*** Фрагмент текста ***
Великий и трагический опыт, сконцентрированный в литературе, в культуре в целом, – это действительно и опора, и в некотором роде маяк, сигнальная башня посреди диких пустошей и бесплодных солончаков современности. По контрасту с былым величием русского духа, величием его творческих свершений – как низка и пуста едва ль не вся наша актуальщина. Как пусты и жалки эти ежедневные кумиры массмедиа, эксплуатирующие остаточные рефлексы культуры (но в эту-то человеческую пустоту и падают, как в пасть преисподней, честь и доблесть, совесть и долг…).

И в 90-х были писатели, которые шли поперек течения. Есть они, конечно, и теперь. Пожалуй, русский человек по-прежнему лучше всего годится именно (и только?) в художники, в поэты, в гимнопевцы/обличители, в богомазы и юроды, а слово писателя остается у нас самым надежным средством духа, способом выразить свое отношение к миру и свое понимание мира…

И я как читатель благодарен противоречиво, но убедительно раскрывшимся уже в постсоветские времена Юрию Малецкому, Владимиру Маканину, Виктору Астафьеву, Анатолию Азольскому, Виктору Пелевину, Вячеславу Пьецуху, Евгению Федорову, Андрею Волосу, Борису Екимову, а также (со своими поздними вещами) Александру Солженицыну, Фазилю Искандеру, Георгию Владимову… А также и тем, кто для меня реализовался не столь убедительно, но чем-нибудь да впечатлил (О. Павлов, Е. Кузнецов, А. Кузнецов-Тулянин, Л. Петрушевская, О. Славникова, А. Вяльцев, С. Бабаян, А. Курчаткин, Л. Улицкая, Н. Горланова, С. Василенко, В. Аксенов, В. Распутин, А. Найман, Р. Гальего Гонсалес, С. Щербаков, Л. Зорин, А. Кабаков, Л. Бородин, Р. Солнцев, Л. Юзефович, М. Вишневецкая, А. Дмитриев, В. Токарева, А. Слаповский, М. Шишкин, Д. Быков и др.). Это если назвать только прозаиков.
***
> Порядок выполнения
Определите, согласуется ли с фрагментом о русской литературе каждое утверждение; ответьте «да» или «нет» и дословно приведите решающие слова фрагмента.
(a) Автор говорит о себе как о читателе.
(b) По словам автора, в 90-х не было писателей, шедших поперек течения.
(c) Перечень имен, за которые автор благодарен, включает и поэтов.
Данные никак не связаны с фрагментом.
*** Содержимое набора данных ***
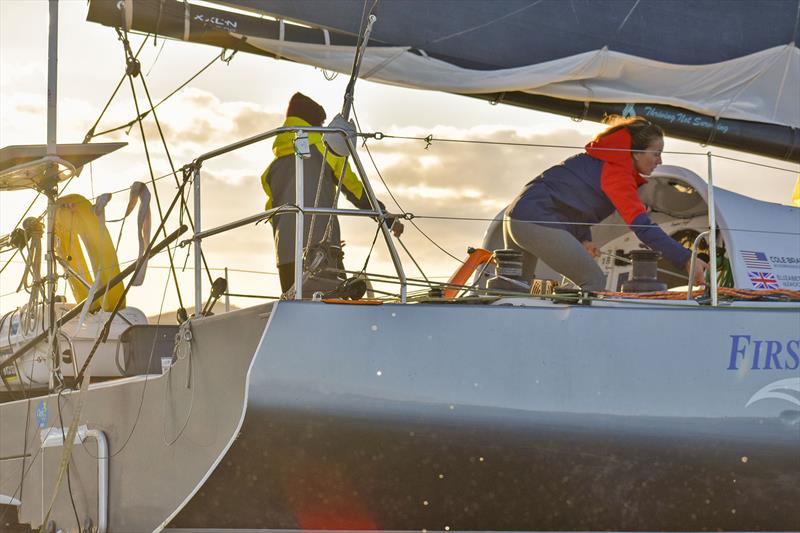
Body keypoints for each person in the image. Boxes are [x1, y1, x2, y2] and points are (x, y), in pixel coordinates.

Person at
***
> Решение задачи
(a) Да: «И я как читатель благодарен».
(b) Нет: «И в 90-х были писатели, которые шли поперек течения».
(c) Нет: «Это если назвать только прозаиков».